Five years ago, my parents retired from Canada to Costa Rica to their "dream house" in the country.  About 1 year ago, my father was diagnosed with PD, although in retrospect he must have had it for quite a long time, only we never picked up on it.  Why?  He had a terrible accident back in the 60's which, amongst other things, left his right hip joint fused with the leg bone -- so it was difficult to gauge if his rigidity or shuffle walk wasn't in fact just the difficulty in moving his hip (one leg is 2 cm shorter than the other).  As for the bad change in his demeanor ... well he was always difficult and not very sociable and his hip always caused pain, so who knew?

Now all his symptoms are quite pronounced and very obvious: shuffling gate, slurred speech.  Dizziness and imbalance.  Some tremor in the right arm.  He has also been diagnosed with PD dementia.  This is the part that has caused us as a family much grief.  We almost feel that if it had just been PD only -- then we could have coped.  In the past year, it has steadily worsened, and now we see the dementia as part of the many unsociable aspects he displayed earlier when we thought he was OK.  So maybe he has had the dementia aspect also a long time -- hard to say.

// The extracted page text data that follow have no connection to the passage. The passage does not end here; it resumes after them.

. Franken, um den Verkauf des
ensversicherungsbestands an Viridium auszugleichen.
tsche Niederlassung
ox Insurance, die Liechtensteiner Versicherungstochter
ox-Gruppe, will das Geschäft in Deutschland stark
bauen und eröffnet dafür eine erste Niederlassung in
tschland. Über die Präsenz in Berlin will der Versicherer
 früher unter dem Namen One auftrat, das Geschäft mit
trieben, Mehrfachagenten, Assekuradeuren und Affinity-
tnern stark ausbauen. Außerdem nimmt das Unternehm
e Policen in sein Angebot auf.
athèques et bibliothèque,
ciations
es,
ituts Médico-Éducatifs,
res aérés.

Even though he understands he has PD, he does absolutely nothing to help himself -- he distrusts physicians, refuses physical therapy and even gives a hard time in taking medication.  This has always been in his nature.  However, in the past 3 months, it has become worse.  He has urinary incontinence, an obsession with bowel movements (which are not pretty), outright hallucinations, violence and a complete "slowing down" of movement.  He can no longer get up on his own when he falls (and he falls quite often and hard) and relies on my 100 lb mother to get him up!

The Sinemet CR and Jumexal he is taking somewhat alleviate the rigidity, but the dementia seems almost worse, and the neurologist says they have tried every combination of drug "but they all seem to make him psychotic" (to quote his words).  We even tried no Sinemet CR thinking it would be better to be slow & rigid than psychotic -- but that was the worst of all.

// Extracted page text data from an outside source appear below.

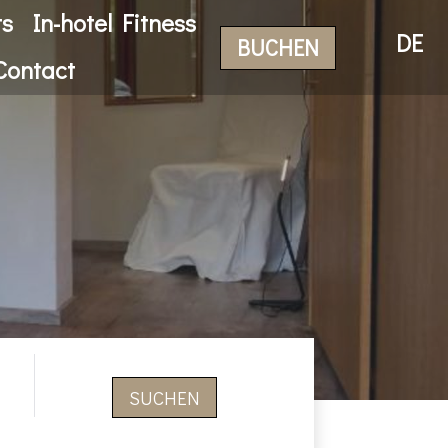
ts
In-hotel Fitness
DE
BUCHEN
Contact
SUCHEN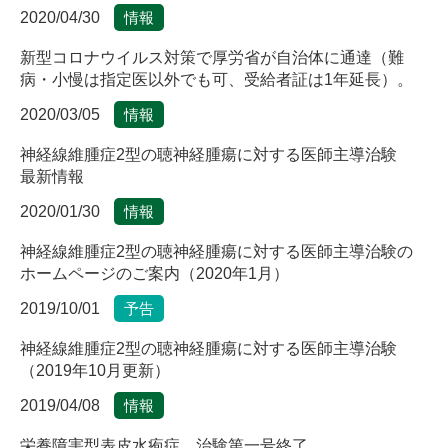
2020/04/30
情報
新型コロナウイルス対策で厚労省が自治体に通達（難
病・小慢は指定医以外でも可、受給者証は1年延長）。
2020/03/05
情報
神経線維腫症2型の聴神経腫瘍に対する医師主導治験
最新情報
2020/01/30
情報
神経線維腫症2型の聴神経腫瘍に対する医師主導治験の
ホームページのご案内（2020年1月）
2019/10/01
予告
神経線維腫症2型の聴神経腫瘍に対する医師主導治験
（2019年10月更新）
2019/04/08
情報
栄養障害型表皮水疱症 治験第一号終了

My mother is the primary caregiver, from cooking to dressing to some bathing/toiletting to lifting up to medicating.  She is at her wit's end.  He has made my mother's life intolerable.  I only hear of these things second hand from the telephone (I live in Vancouver, almost 7000 km away), but I understand that it has reached crisis levels because now he has also added violence to the whole mix -- he threatens my mother constantly (grabs her arms and tries to break her fingers, chokes her, takes large knives and threatens her etc.)

I know this may sound horrible to you, but I am trying to deal with something that is so far away, from which I have little control.  Logically, I conclude that he should be interned at this point, or at least heavily sedated.  My mother disagrees 100% and will not allow it.  If they were in Canada, I feel he would be under better treatment, and there is a lot more support for my mother (such as home workers) -- not to mention the costs (free versus pay for everything).  They are not wealthy people.

I have found only scant references to PD and dementia, but nothing at all regarding progression, treatments, proper responses, methods of assessment.  It seems that no one really knows too much about this, or what to do about it.  Or how to do it.

I am preparing to go down to Costa Rica within the next 2 days, and I will read any of your postings if you have any comments on the above.  All is appreciated.